▶ Required action:
What lines of the data hold the string "deeper"? Copy them all.

Collected data entries
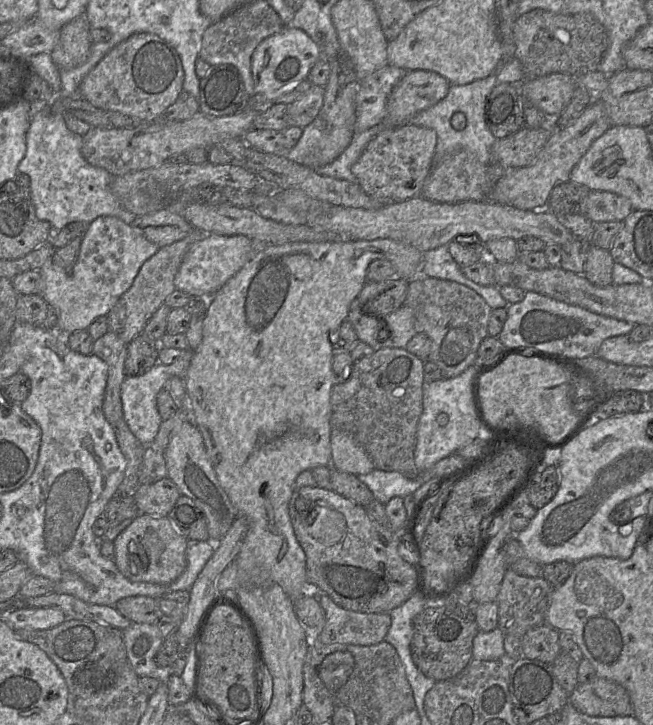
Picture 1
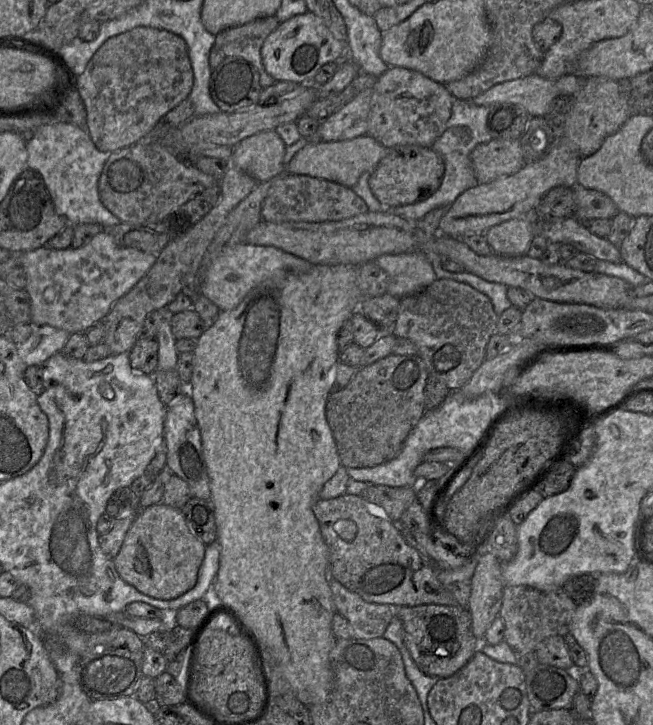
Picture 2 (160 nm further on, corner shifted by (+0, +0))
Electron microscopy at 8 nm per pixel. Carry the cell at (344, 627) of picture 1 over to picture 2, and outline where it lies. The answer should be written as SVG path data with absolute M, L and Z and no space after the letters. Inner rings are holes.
M330 578L329 586L337 613L345 617L351 625L353 638L383 637L389 622L396 614L396 607L400 606L367 602L333 578Z

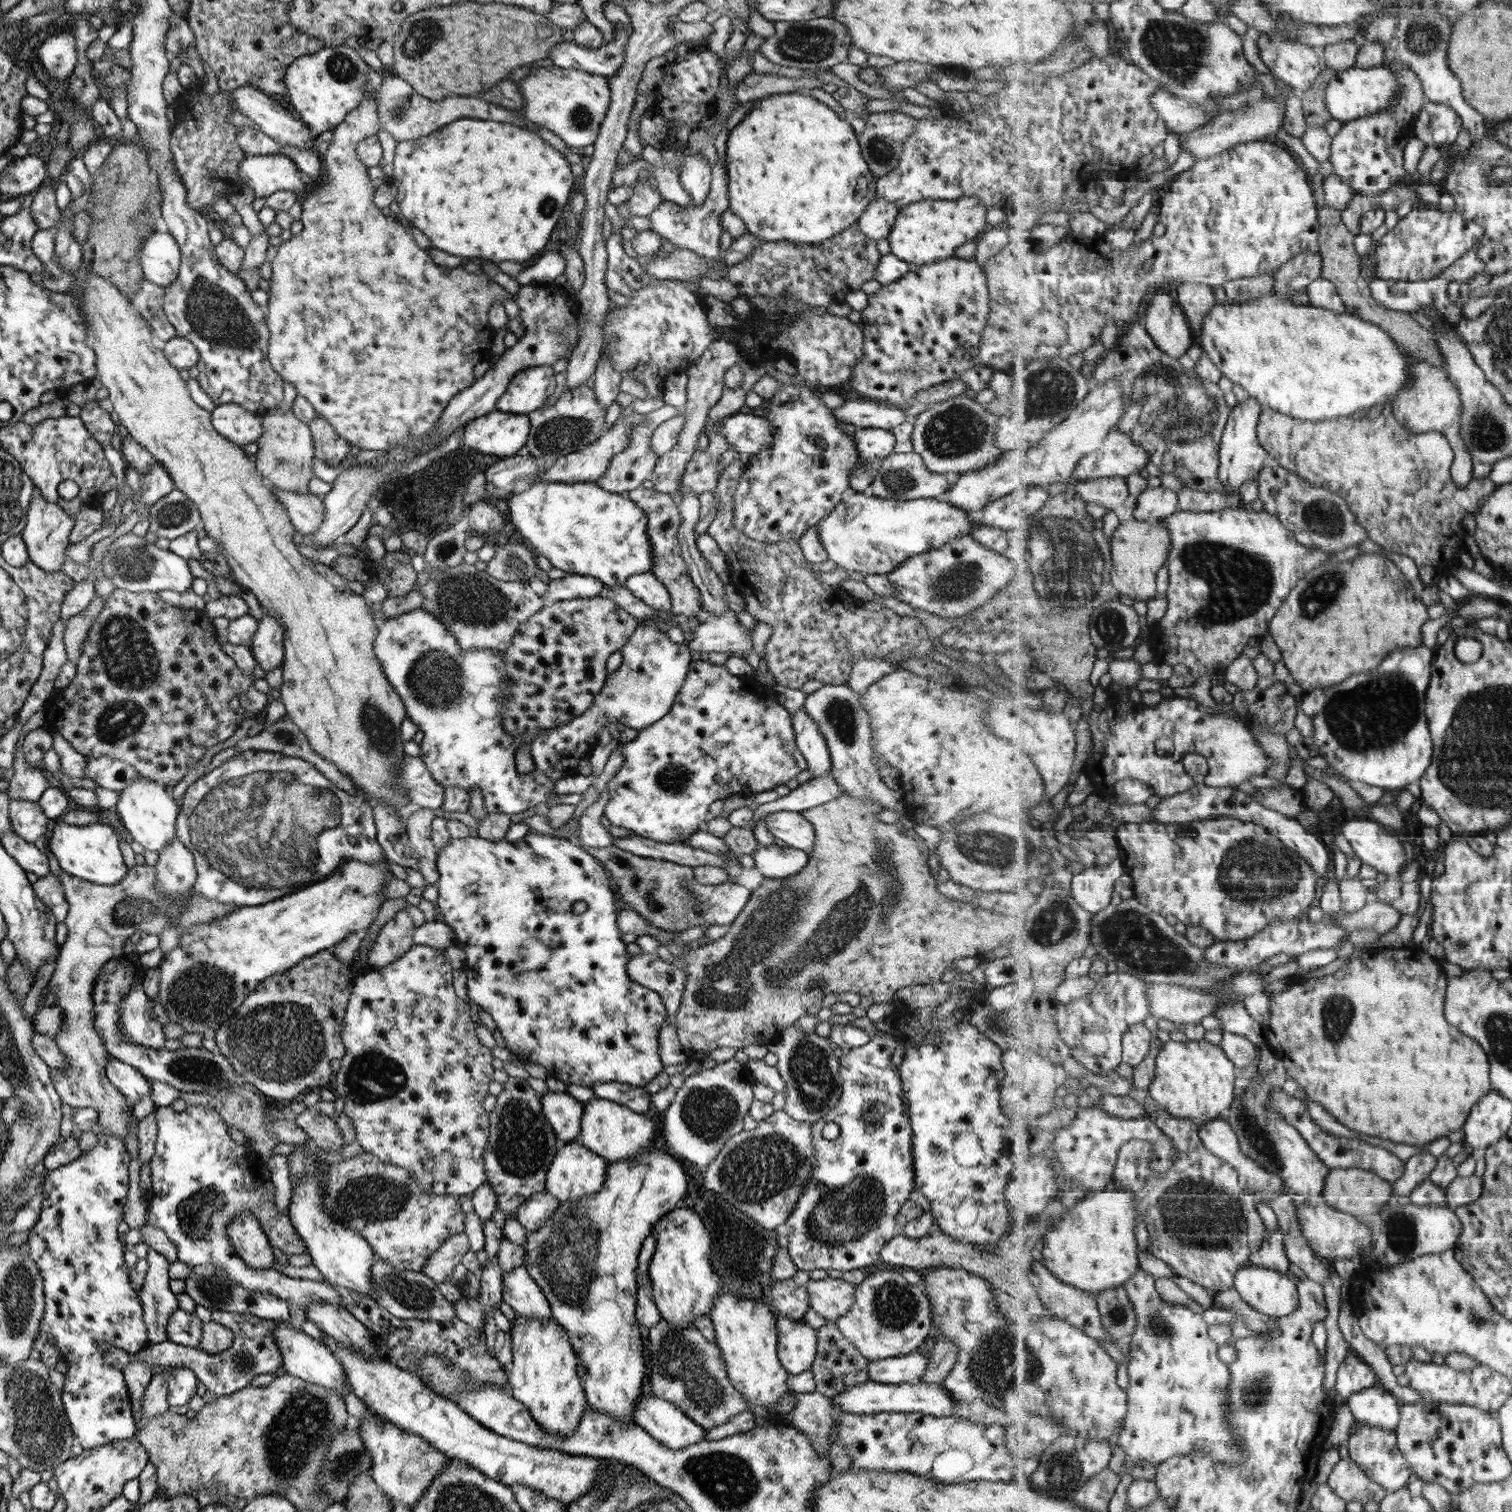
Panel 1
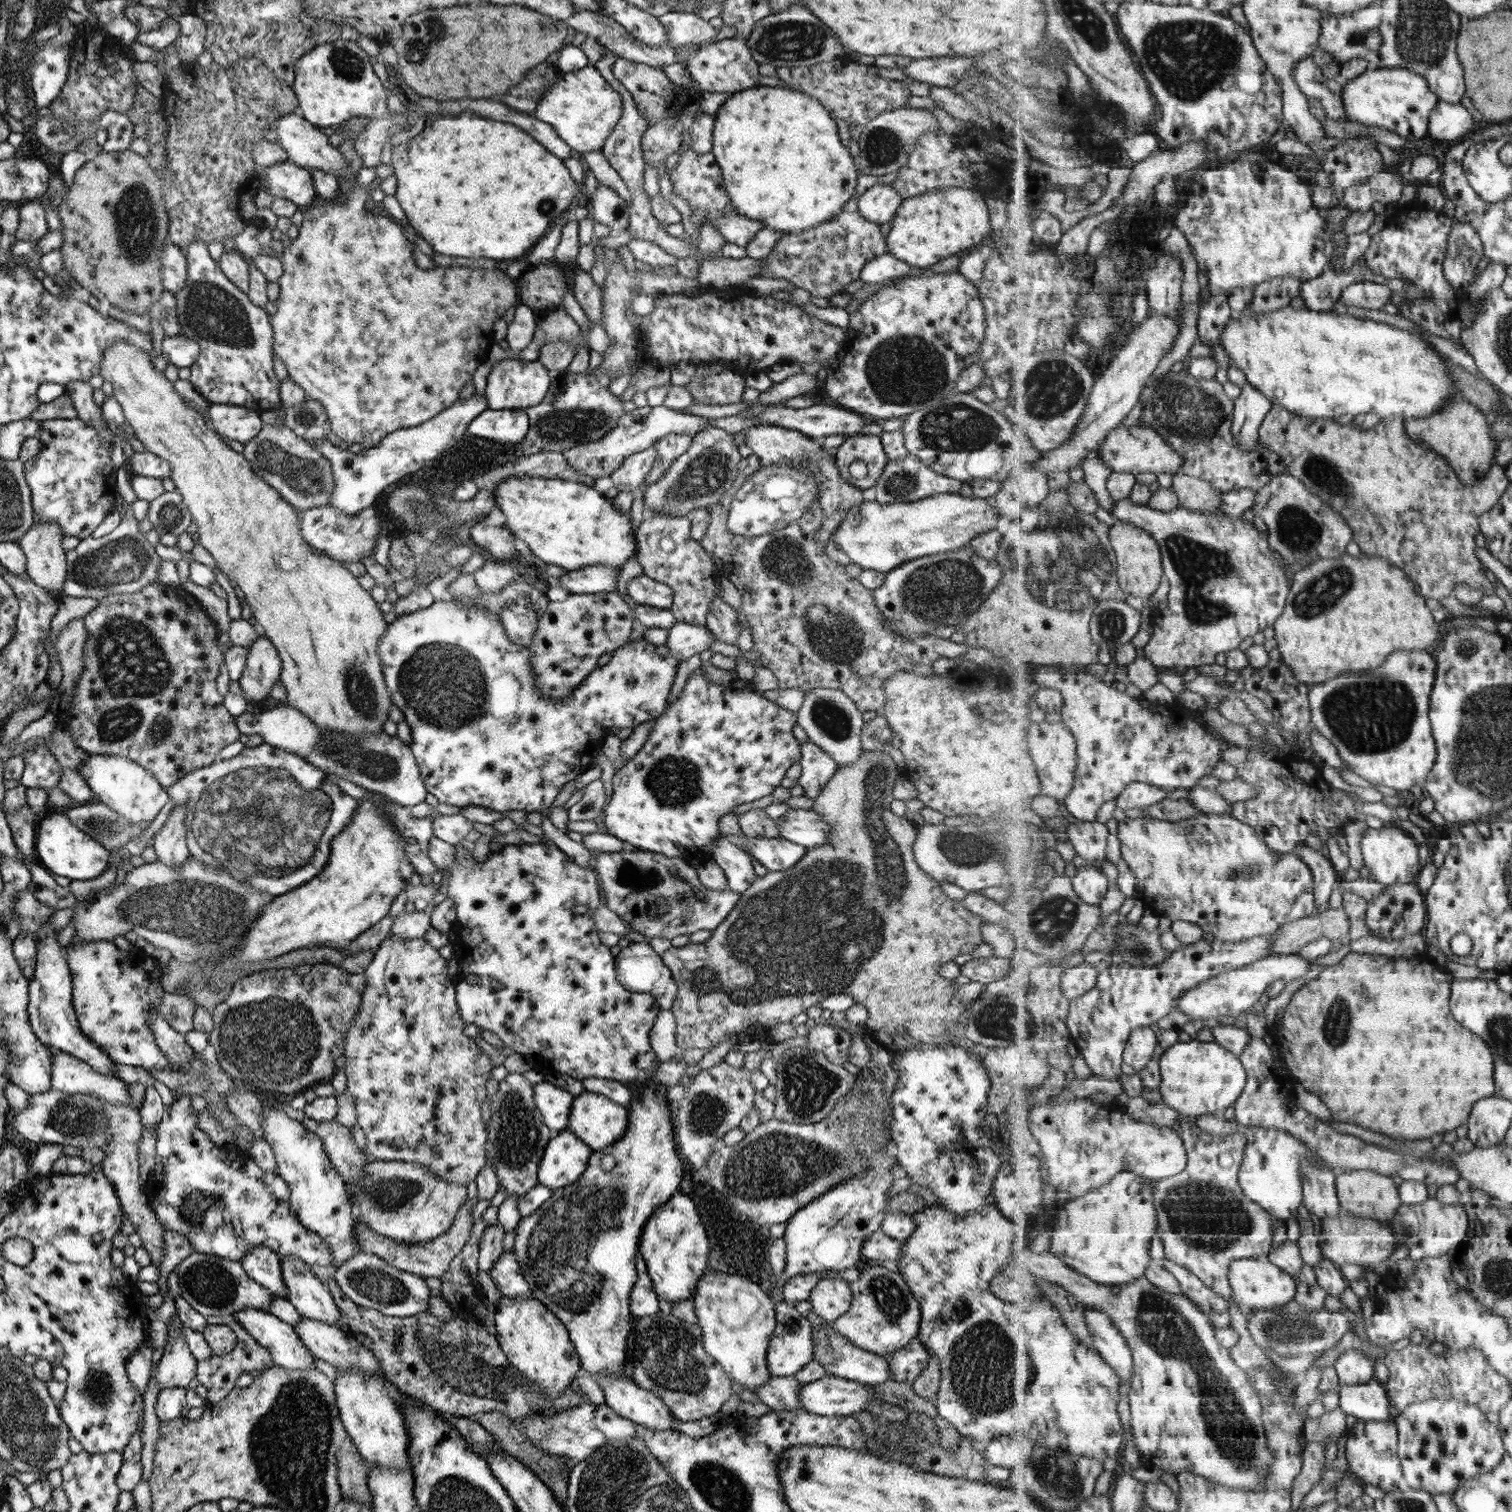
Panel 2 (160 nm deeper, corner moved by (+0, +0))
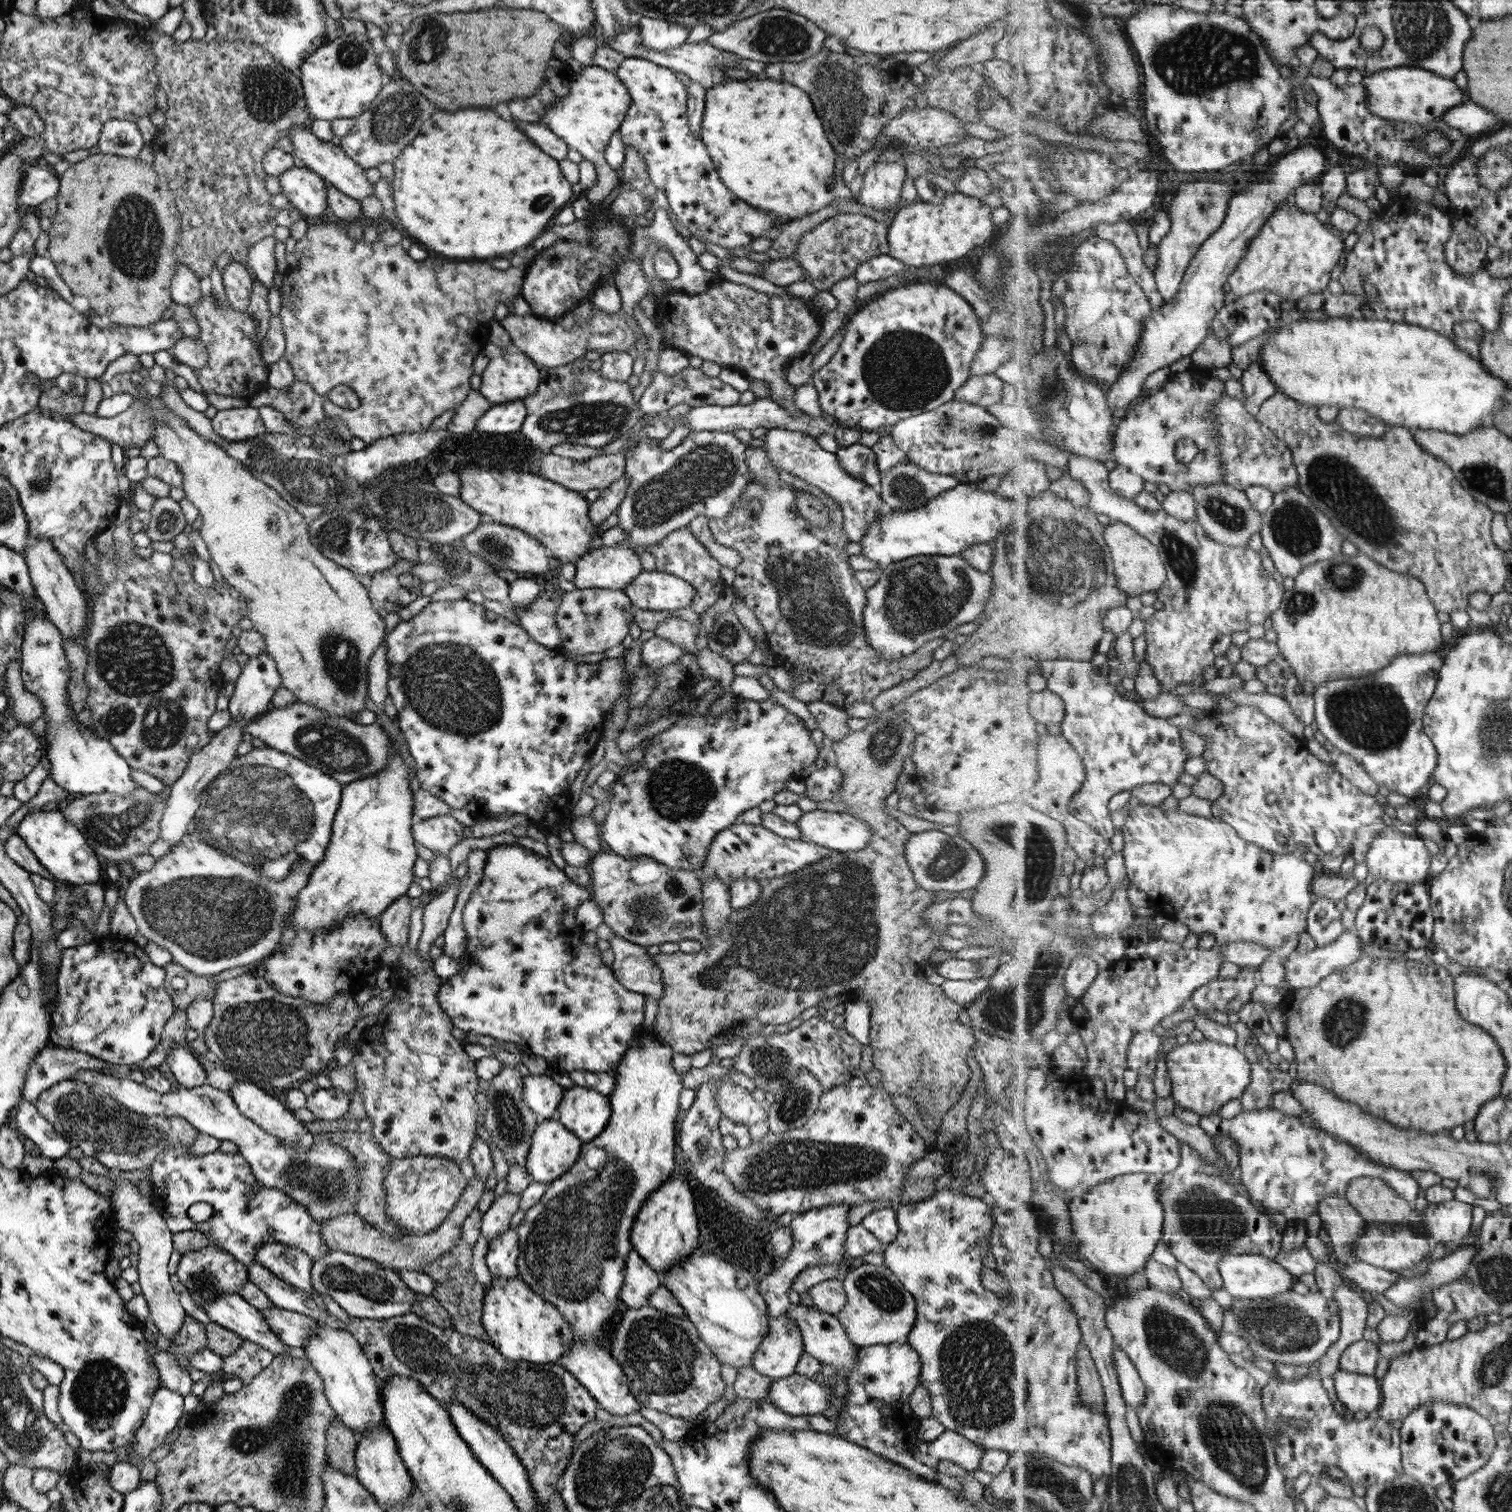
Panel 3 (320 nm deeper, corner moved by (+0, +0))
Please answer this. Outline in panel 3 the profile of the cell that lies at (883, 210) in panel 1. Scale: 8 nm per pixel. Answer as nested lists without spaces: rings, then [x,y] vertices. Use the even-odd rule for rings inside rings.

▶ Your solution:
Panel 2 (160 nm deeper, corner moved by (+0, +0))
Panel 3 (320 nm deeper, corner moved by (+0, +0))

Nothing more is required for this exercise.